Gemini Man (2019): English Movie
Duration: 1 hour 57 minutes, Genre: Mystery, Action, Suspense, and Sci-Fi
Rated: PG-13 (for violence and action throughout, and brief strong language)
The older version of a hit-man being chased by his younger version forms the format of the narration of this flick directed by Ang Lee.
It is worth noting that the film’s storyboard was under making for nearly 2 decades while a busload of stars as Harrison Ford, Mel Gibson, Clint East Wood, Arnold Schwarzenegger, Sylvester Stallone, Sean Connery etc were considered to play the lead(s)!
The film which was premiered at the Zurich Film Festival with Will Smith as the protagonist!
Smith plays Henry Brogan a highly-skilled assassin who has been in the trade for quite a long time that too successfully! Of late, he has been contemplating retirement after coming to a conclusion that enough is enough!
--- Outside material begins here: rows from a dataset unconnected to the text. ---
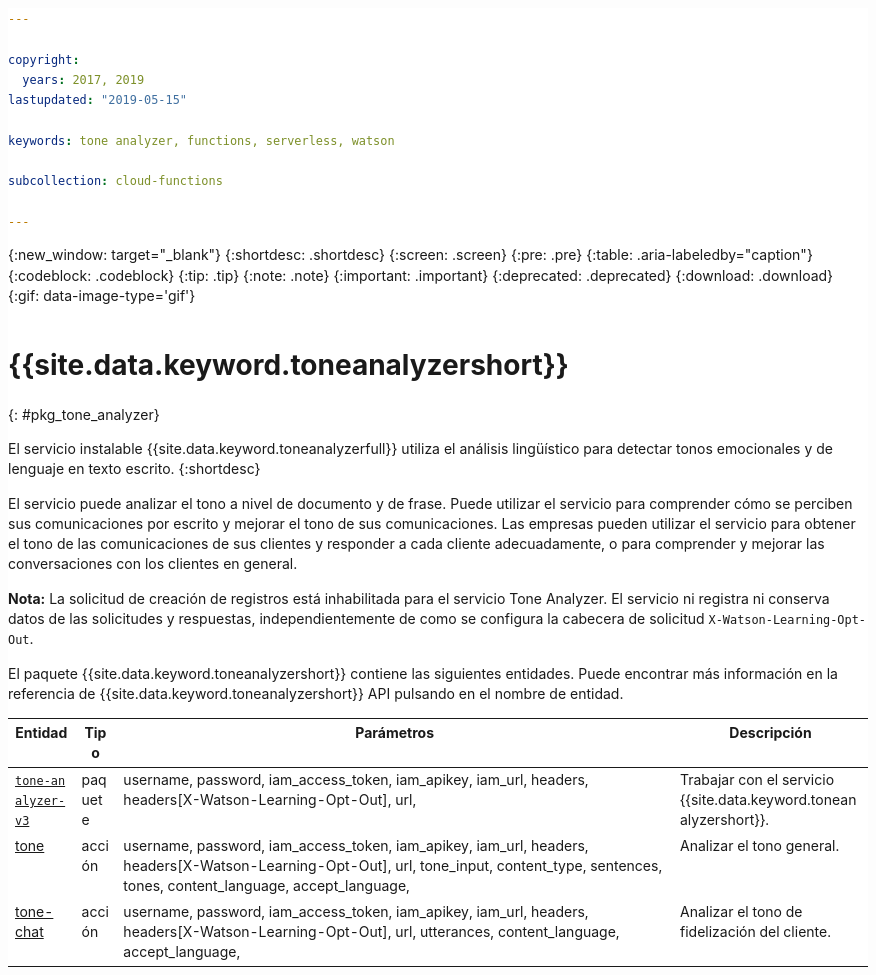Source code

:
 ```yaml
---

copyright:
  years: 2017, 2019
lastupdated: "2019-05-15"

keywords: tone analyzer, functions, serverless, watson

subcollection: cloud-functions

---
```


{:new_window: target="_blank"}
{:shortdesc: .shortdesc}
{:screen: .screen}
{:pre: .pre}
{:table: .aria-labeledby="caption"}
{:codeblock: .codeblock}
{:tip: .tip}
{:note: .note}
{:important: .important}
{:deprecated: .deprecated}
{:download: .download}
{:gif: data-image-type='gif'}

# {{site.data.keyword.toneanalyzershort}}
{: #pkg_tone_analyzer}

El servicio instalable {{site.data.keyword.toneanalyzerfull}} utiliza el análisis lingüístico para detectar tonos emocionales y de lenguaje en texto escrito.
{:shortdesc}

El servicio puede analizar el tono a nivel de documento y de frase. Puede utilizar el servicio para comprender cómo se perciben sus comunicaciones por escrito y mejorar el tono de sus comunicaciones. Las empresas pueden utilizar el servicio para obtener el tono de las comunicaciones de sus clientes y responder a cada cliente adecuadamente, o para comprender y mejorar las conversaciones con los clientes en general.

**Nota:** La solicitud de creación de registros está inhabilitada para el servicio Tone Analyzer. El servicio ni registra ni conserva datos de las solicitudes y respuestas, independientemente de como se configura la cabecera de solicitud `X-Watson-Learning-Opt-Out`.

El paquete {{site.data.keyword.toneanalyzershort}} contiene las siguientes entidades. Puede encontrar más información en la referencia de {{site.data.keyword.toneanalyzershort}} API pulsando en el nombre de entidad.

| Entidad | Tipo | Parámetros | Descripción |
| --- | --- | --- | --- |
| [`tone-analyzer-v3`](https://www.ibm.com/watson/developercloud/tone-analyzer/api/v3/curl.html) | paquete | username, password,  iam_access_token, iam_apikey, iam_url,  headers, headers[X-Watson-Learning-Opt-Out], url,  | Trabajar con el servicio {{site.data.keyword.toneanalyzershort}}. |
| [tone](https://www.ibm.com/watson/developercloud/tone-analyzer/api/v3/curl.html?curl#tone) | acción |  username, password,  iam_access_token, iam_apikey, iam_url,  headers, headers[X-Watson-Learning-Opt-Out], url,    tone_input,     content_type,     sentences,     tones,     content_language,     accept_language,  | Analizar el tono general. |
| [tone-chat](https://www.ibm.com/watson/developercloud/tone-analyzer/api/v3/curl.html?curl#tone-chat) | acción |  username, password,  iam_access_token, iam_apikey, iam_url,  headers, headers[X-Watson-Learning-Opt-Out], url,   utterances,     content_language,     accept_language,  | Analizar el tono de fidelización del cliente. |
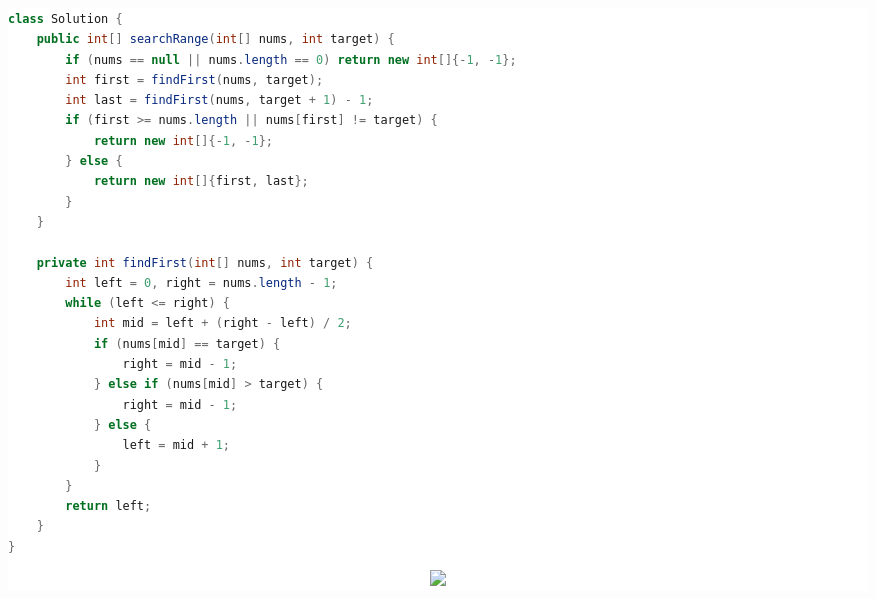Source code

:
 ```java
class Solution {
    public int[] searchRange(int[] nums, int target) {
        if (nums == null || nums.length == 0) return new int[]{-1, -1};
        int first = findFirst(nums, target);
        int last = findFirst(nums, target + 1) - 1;
        if (first >= nums.length || nums[first] != target) {
            return new int[]{-1, -1};
        } else {
            return new int[]{first, last};
        }
    }
    
    private int findFirst(int[] nums, int target) {
        int left = 0, right = nums.length - 1;
        while (left <= right) {
            int mid = left + (right - left) / 2;
            if (nums[mid] == target) {
                right = mid - 1;
            } else if (nums[mid] > target) {
                right = mid - 1; 
            } else {
                left = mid + 1;
            }
        }
        return left;
    }
}
```


<div align="center"><img width="320px" src="https://cs-notes-1256109796.cos.ap-guangzhou.myqcloud.com/githubio/公众号二维码-2.png"></img></div>
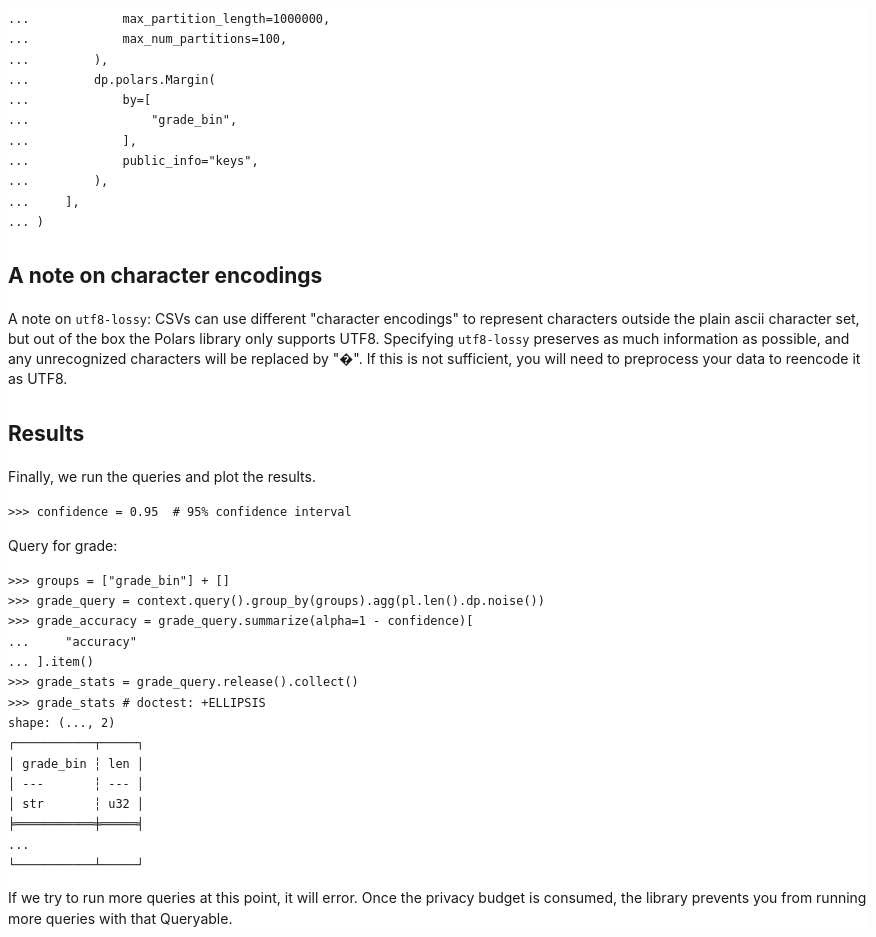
 ```
...             max_partition_length=1000000,
...             max_num_partitions=100,
...         ),
...         dp.polars.Margin(
...             by=[
...                 "grade_bin",
...             ],
...             public_info="keys",
...         ),
...     ],
... )

```

## A note on character encodings

A note on `utf8-lossy`: CSVs can use different "character encodings" to represent characters outside the plain ascii character set, but out of the box the Polars library only supports UTF8. Specifying `utf8-lossy` preserves as much information as possible, and any unrecognized characters will be replaced by "�". If this is not sufficient, you will need to preprocess your data to reencode it as UTF8.

## Results

Finally, we run the queries and plot the results.

```
>>> confidence = 0.95  # 95% confidence interval

```

Query for grade:

```
>>> groups = ["grade_bin"] + []
>>> grade_query = context.query().group_by(groups).agg(pl.len().dp.noise())
>>> grade_accuracy = grade_query.summarize(alpha=1 - confidence)[
...     "accuracy"
... ].item()
>>> grade_stats = grade_query.release().collect()
>>> grade_stats # doctest: +ELLIPSIS
shape: (..., 2)
┌───────────┬─────┐
│ grade_bin ┆ len │
│ ---       ┆ --- │
│ str       ┆ u32 │
╞═══════════╪═════╡
...
└───────────┴─────┘

```

If we try to run more queries at this point, it will error. Once the privacy budget is consumed, the library prevents you from running more queries with that Queryable.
Just about that time, he also finds out that his own department is corrupt-laden & he is not in the favour of one but many of his colleagues!
Not before long he realises that a hit-man has been let loose with the sole objective of hunting him down! To his greatest shock, he is taken aback to know that the hit-man is easily predicting his moves & hence is always ahead of him!
Brogan soon finds out that the hit-man is deadlier than him & is none other than the younger version of his own-self!
He is now pitted against a fierce battle with a ‘Junior’ who has age at his favour while being more skilled & talented!
Needless to mention, Ang Lee in staging & executing action sequences & the film sizzles with such scenes.
Even the technology of de-ageing is intact in the screenplay but somewhere somehow something is missing & hence the film doesn’t exactly get rounded up in proper shape, leaving much to be desired, finally!
Themes involving cloning has been attempted earlier a number of times but there is nothing new or novel here!
Another demeaning feature is the fact is that the plot is predictable & evidently no effort has obviously gone in to make it different!
Will Smith is adequate but fails to fill the bill appropriately!
Clive Owen as his Boss creates a flutter.
Well-timed humour has always been Smith’s USP but why the makers haven’t thought of infusing humour into the otherwise dull script is a mystery!
Can be visited one for the sake of Smith & Lee!